I have no compliant. I do not feel at all let down, but these two realities, in stark contrast to each other, tend to exhaust the senses. In a place where one goes from an air-conditioned train station with scrolling electric marquees to an adobe goat kennel tended by an old man with baggy pants and a prayer cap in a span of five minutes, things tend to get a little jumbled and it’s not surprising that fatigue and heat and flies conspire with this environment to produce the feeling of limbs dropping off, unprovoked.  

Tuesday, August 3, 2010

Silent Cities of the Mind

I didn't even hear the message, just felt Elliot grappling with me on the bright and humid streets of Baku, pulling me in for a hug.
"What?" I asked, "What'd they say?" The words coming out muffled by Elliot's amiable arm stretched over my mouth.
"We're getting on the boat today! Jonny, we're getting on the boat!"
I was too tired from the night before [Free Efes hats (Turkish beer) in a bar with the power out and a galaxy of flashing lights that I supposed to be some kind of dance club, but couldn't see enough of anything to be sure,]  to respond with all the enthusiasm I felt in regard to this news, luckily it was quite easy to drape my own sweaty arm over Elliot's back and just grin.
"It's about damn time."
Freshly aboard the ferry I had the worst shower I've ever had in my life. It wasn't really a shower so much as a dowsing with lukewarm ballast water that seeped from a twisted length of metal coil, of which I had to wrap around my shoulders to ensure that some of the water would actually drip onto my soapy midsection rather than the rust-broken floor. I really don't know why I even thought I'd be able to bathe in there. The room was really nothing more than a scant bathroom with a drain in the middle of the floor and some kind of conduit hanging out of the wall with no clear indication that it actually was able to bring forth any water.
Still, the shower helped to clean some of the Baku city-sweat and detritus off my body and I felt better as I walked above deck to try to get down a few words in Turkmen before docking. But, up there, riding over the Caspian, I can think of very few books that would have been worth looking at, indeed, if I even had the wherewithal to read anything at all, as the bluish-gold waters under the twilit sky soon bore all my attention away on innumerable choppy waves.

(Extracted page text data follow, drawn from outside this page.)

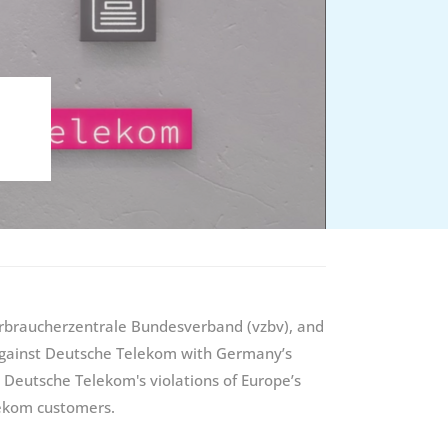
Verbraucherzentrale Bundesverband (vzbv), and
 against Deutsche Telekom with Germany’s
Deutsche Telekom's violations of Europe’s
elekom customers.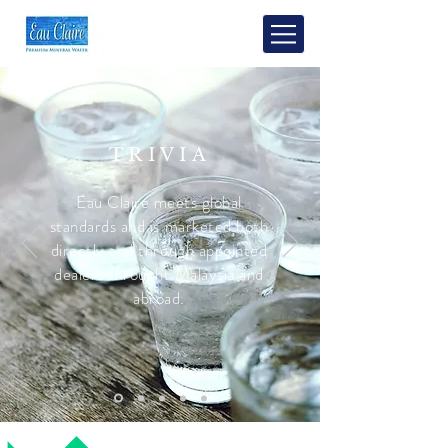
TRIVIA
Eau Claire meets global
standards and is marketed both
directly and through appointed
dealers throught Malaysia and
abroad.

The heat from the nearby engine room curling the hairs in my nose and a juice glass full of 'chacha' [Georgian homemade vodka] cauterizing the cilia in the back of my throat seemed to lift my already light head off somewhere between Iran, Azerbaijan, Turkmenistan and Kazakhstan; it bobbed around, just above my body, like a hefty balloon, for the rest of the night while I listened to one last Georgian tamada make one last speech to world peace, and the Caucasus sped away beneath the hull bearing a Azeri standard in the middle of the night.

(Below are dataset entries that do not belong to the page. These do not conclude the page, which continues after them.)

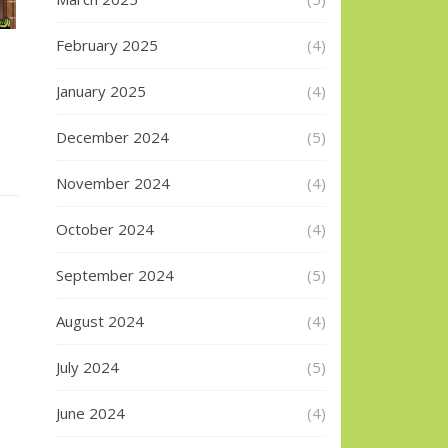
February 2025
(4)
January 2025
(4)
December 2024
(5)
November 2024
(4)
October 2024
(4)
September 2024
(5)
August 2024
(4)
July 2024
(5)
June 2024
(4)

"Bistra, Bistra!" I awoke to the ship's steward standing in our cabin's doorway telling us to hurry up and get out of the room before the ship docked. As we had anticipated being stuck at the dock for an extra day (at least) we had brought a lot of food and water that still littered the cabin. We breakfasted quickly and shoved what was left of our provisions (mostly chips and beans) into our bags and made for the deck where the Azeri flag on deck was now reaching out toward the Turkmen flag on the dock, two shades of green whipping crescents and stars into the desert air.
Not expecting to actually be able to get into Turkmenistan without our tour guide present, Elliot and I left the customs line dwindle down to a few other stragglers before attempting to explain our foreign passports. We passed, without interruption, from one station to the next through the customs checkpoint, each agent saying 'fcio' [that's all] and waving us onto the next attendant, bored, but still in no hurry to stamp the request 8 forms for our entry. We paid our entry fee, gave names of hotels where we thought we might stay, and, suddenly, like a prisoner who suddenly finds himself outside of jail just after he has ceased to believe that he will ever be let go, we found ourselves, with our packs on, walking toward the city of Turkmenbashi, no idea what to do next.

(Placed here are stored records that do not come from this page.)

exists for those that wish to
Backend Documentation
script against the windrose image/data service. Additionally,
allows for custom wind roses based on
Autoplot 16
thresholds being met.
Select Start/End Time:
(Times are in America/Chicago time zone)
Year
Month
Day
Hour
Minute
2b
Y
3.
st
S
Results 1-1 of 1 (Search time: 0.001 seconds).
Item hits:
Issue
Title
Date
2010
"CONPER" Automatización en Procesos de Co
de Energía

As we were walking down the train tracks, it seemed like a forgone conclusion that we might make for the train station and to try secure a seat to Ashgabat, the capital. Once inside, I stood in a throng of long flowing dresses and headscarves, twisted Turkmen manat between waving fists, as if these people were trying to somehow punch the money to the tired-looking clerk behind the glass window. We weren't able to get a ticket, but it was just as well, as a call to the travel agency reported that if we were stopped at one of the numerous police checkpoints leading into the capital, which we most surely would be, we could be deported for not having a guide with us. rather than take the chance we decided to wait out the night in a hotel that required proof of money exchanged at the government rate, which meant walking across town and having a gun pulled on us by an uncertain security guard, who was apparently unaccustomed to seeing anyone come in the bank and proceed to the counter as if they had some kind of business there.    
We couldn't get a room, it was Sunday and the bank was closed. For the rest of the afternoon we wondered through the streets of Turkmenbashi, risking deportation to listen to Russian pop drifting up and down the otherwise quiet streets with each passing car, to visit a bar that didn't have anything and to eventually swim along side spindly ivory-colored snakes in the Caspian sea. By that night, with my underwear still wet from the swim we were getting into a cab outside the Ashgabat airport.
We were advised  to stay in our hotel for the night to avoid unnecessary problems, and ended up with a 100 manat bill (about 40 dollars) and a few prostitute propositions from the disco bar downstairs.
The next day I was able to wander through the ghostly streets of Ashgabat, or 'Poshgabat' as Elliot referred to it, where avenues and parade grounds stretched out under the aegis of a milky white desert sun and a haunting silence. White marble fountains gushed for the empty streets, white marble buildings glowered down on ziggurat-like staircases, the lawns were freshly clipped, the gold and dark-veined marble shown oasis-bright, but there was no one to be found except those employed to build more of it. The sounds of new construction echoed high above the city and with them, the pervasive feeling of wandering through the most elegant sepulcher ever constructed, and still being constructed, like, as long as the tomb was still being built, the person meant to occupy it would never die.
The next morning we were waiting for a flight to Mary, near the ancient city of Merv when I met with one of the apparitions I had missed the day before in Ashgabat.
The boarding area was quiet, as all of Turkmenistan has been, when the hush died down to a total silence, total save the tinkling of small and multifarious bells. I craned my head to see from whence to sound and silence had arisen to see before me a hunched figure escorted by a man in a plain dress shirt and tie. The figure (and I have to use this word as no amount of inspection could have possibly reveled to me what lay under this moving bulk of drapery) moved slowly, face, hands and feet totally obscured, almost stolen by the embroidery, amulets and fabrics that this figure labored under.
Escorted by her new husband this living wraith stalked up to the ticket collectors and was gone, save the sound of little bells tinkling down the hall, long after she had departed.